Created 04-02-2017 09:25 AM
I have a hive managed table which is partitioned by country. Now I have inserted data for different countries--> India, Japan, China. Total count of records in hive table is 1000. I have truncated a particular partition say for example I have truncated Japan partition, now the count of rows is reduced to 700. Then If I run the query select distinct country from mytable it displays India,China and Japan even i have no data in the partition country=Japan. I have checked the hadoop file location as well and there are no files underneath the partition. But the distinct of the partitioned column displays Japan as well which should not be. Distinct values of table should return based on the data available on the partitioned folder created in hdfs and no the folder name in HDFS.
Created 04-02-2017 11:54 AM
Truncating the partition will not remove the partition metadata. To remove the metadata for all partitions you'll want to issue the CASCADE statement in an ALTER TABLE statement. This should remove the column metadata for all partitions.

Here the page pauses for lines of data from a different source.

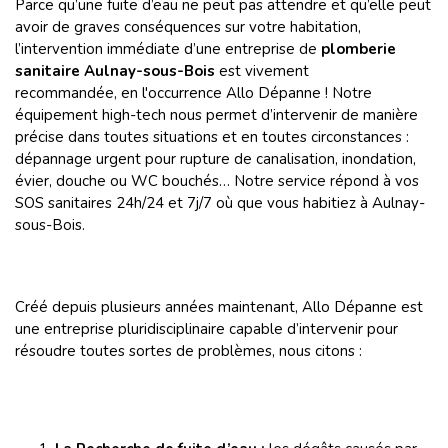
Parce qu’une fuite d’eau ne peut pas attendre et qu’elle peut
avoir de graves conséquences sur votre habitation,
l’intervention immédiate d’une entreprise de
plomberie
sanitaire Aulnay-sous-Bois
est vivement
recommandée, en l'occurrence Allo Dépanne ! Notre
équipement high-tech nous permet d’intervenir de manière
précise dans toutes situations et en toutes circonstances :
dépannage urgent pour rupture de canalisation, inondation,
évier, douche ou WC bouchés… Notre service répond à vos
SOS sanitaires 24h/24 et 7j/7 où que vous habitiez à Aulnay-
sous-Bois.
Créé depuis plusieurs années maintenant, Allo Dépanne est
une entreprise pluridisciplinaire capable d’intervenir pour
résoudre toutes sortes de problèmes, nous citons :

Created 04-02-2017 11:54 AM
Truncating the partition will not remove the partition metadata. To remove the metadata for all partitions you'll want to issue the CASCADE statement in an ALTER TABLE statement. This should remove the column metadata for all partitions.
Created 04-02-2017 01:56 PM
Thanks @Scott Shaw. Does it mean I have to update the metadata each time after I truncate the partition? Even if the metadata exists it should not display wrong results. In my case select distinct country from mytable should display only India.